Задание A:
Процитируйте дословно фрагмент текста о восстановительном правосудии: всё от слов «Инспектор [инспектор Подразделения МВД» и до слов «как минимум, расходятся.».
Задание B:
Как, согласно фрагменту текста о восстановительном правосудии, зовут начальника Пермской краевой колонии?
Задание C:
Продолжите текст о статистике восстановительного правосудия в Пермском крае, начиная сразу после его последнего предложения.

Фрагмент текста:
((

Так, по статистике, дети, которые прошли по программам восстановительного правосудия, только в 7% случаев совершают повторные преступления, все остальные – в 30% случаев.


В первую очередь обращаю ваше внимание на то, что в начале года «по статистике» было 7 и 30%, а в октябре почему-то Павел Миков уже говорит о цифрах 9 и 21%. Что ж за статистика такая? Пытаясь найти происхождение загадочных 7 и 30%, мы обнаружили высказывание начальника Пермской краевой колонии Ильшата Гилязова:


Еще пять лет назад в нашей колонии повторно осужденных было не меньше 30%, теперь лишь 7%. Снижение произошло за счет работы системы восстановительного правосудия и того, что детей реже стали отправлять в колонию.


И этот далеко не безусловный опыт одной-единственной колонии преподносился детским обмудсменом как опыт всего Пермского края. А почему нет? Никто же не будет разбираться! К слову, игры с цифрами – это излюбленное занятие Павла Микова, на котором мы ловили его неоднократно.

Меж тем как нам рисуют и с апломбом преподносят красивые цифры, существует и особое мнение. Правда, высказывается оно не на пристрастной публике, а в кулуарах и в личных беседах. Так, в своем отчете по гранту, выданному на «Анализ практики распространения восстановительных технологий в Пермском крае», сотрудники НКО «Судебно-правовая реформа» делятся:


Инспектор [инспектор Подразделения МВД по делам несовершеннолетних – прим. Л.М.], у которого мы взяли интервью, считает, что после проведанных программ примирения высокий уровень рецидива. Данное представление не соответствует информации из других источников (например, представителей КДН).


Из чего мы можем заключить, что цифры КДН и ПДН, как минимум, расходятся.

))

Данные:
((

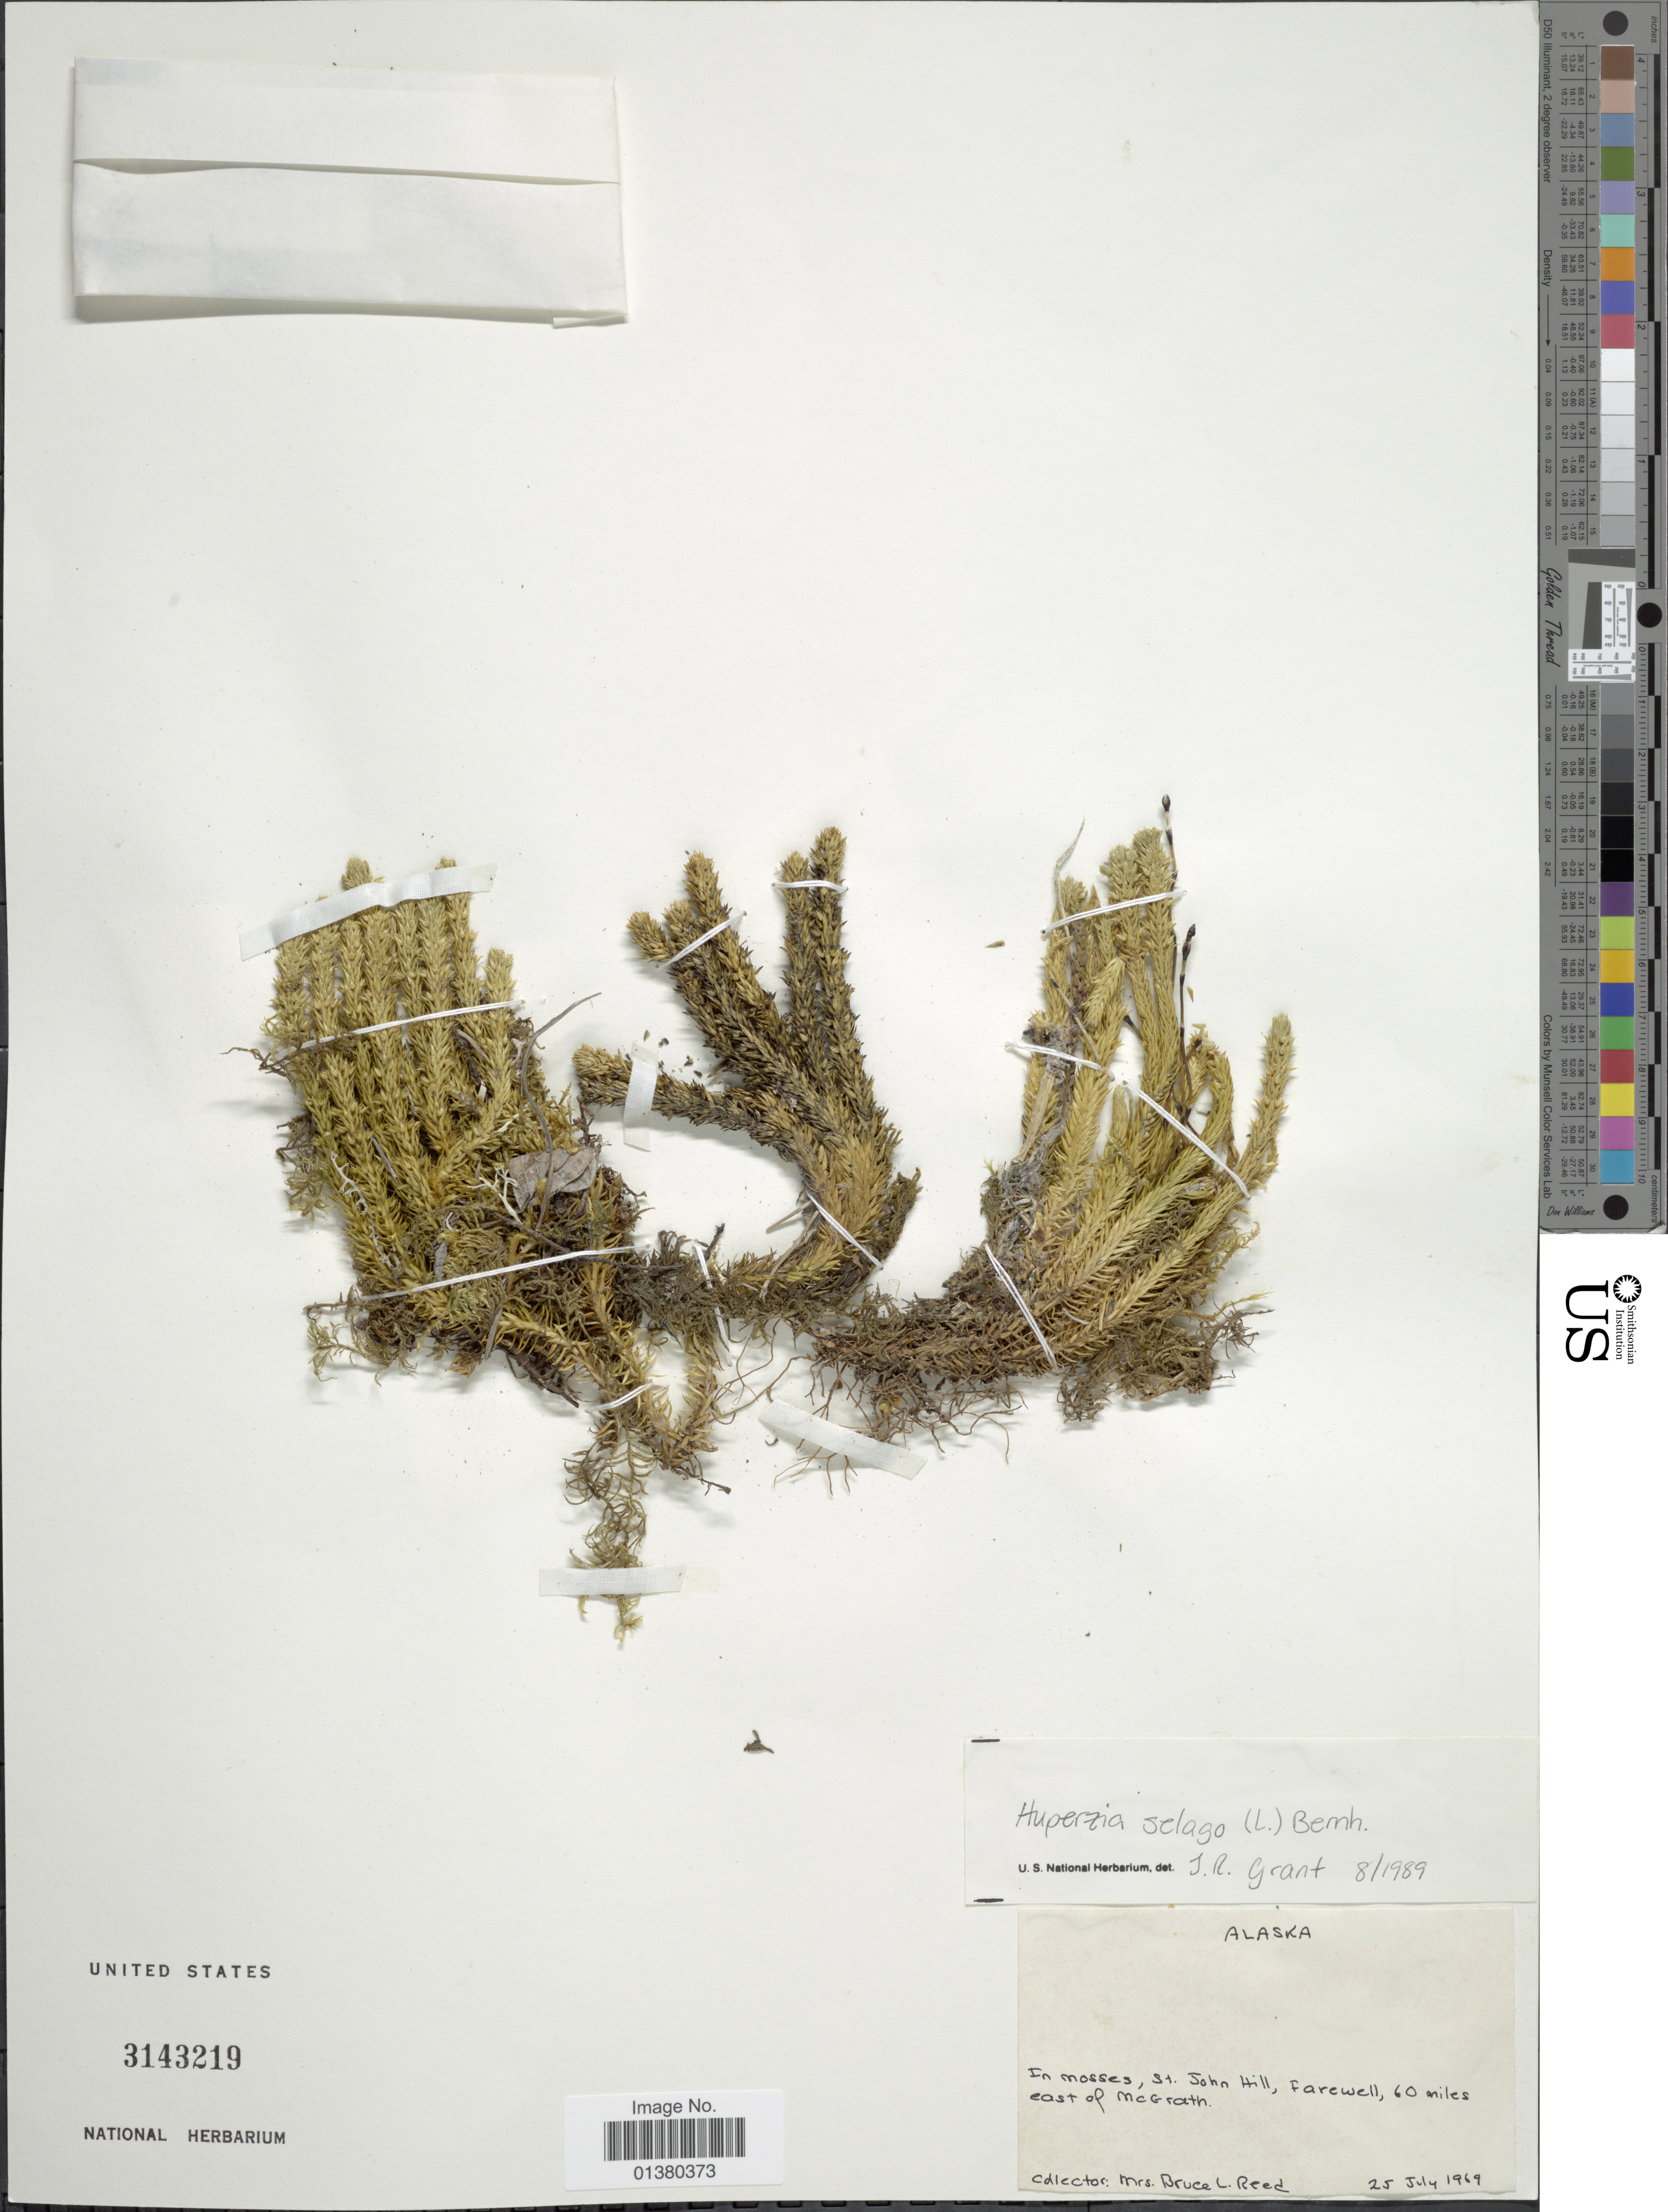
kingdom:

))

Ответ A:
Инспектор [инспектор Подразделения МВД по делам несовершеннолетних – прим. Л.М.], у которого мы взяли интервью, считает, что после проведанных программ примирения высокий уровень рецидива. Данное представление не соответствует информации из других источников (например, представителей КДН).


Из чего мы можем заключить, что цифры КДН и ПДН, как минимум, расходятся.

Ответ B:
Ильшат Гилязов.

Ответ C:
Интересные вещи также сообщает корреспондент «Пермского обозревателя», побывавший на мартовской конференции по профилактике правонарушений несовершеннолетних. Оказывается, несмотря на крайне настойчивое в течение последних 10 лет внедрение в Пермском крае ювенальной юстиции, детская преступность у нас возросла на 11%. В связи с этим начальник отдела организационно-методического обеспечения деятельности подразделений по делам несовершеннолетних ГУОООП МВД России Алексей Маршавин отметил, что:


Безусловно, восстановительное правосудие состоялось. Но к чему оно привело? Мы ожидали другого эффекта, но что-то не сработало, и начался обратный отсчет.


Негативные отзывы о практике восстановительного правосудия, снабженные конкретными примерами, высказывали также работники минсоцразвития из Забайкалья и Пермского края:


В Чите случай был: ребенка судили, в итоге всё дело свели к примирению сторон и выпустили на свободу. Он вышел из здания суда, позвал друга, они купили спиртное, напились и начали хулиганить прямо у здания суда.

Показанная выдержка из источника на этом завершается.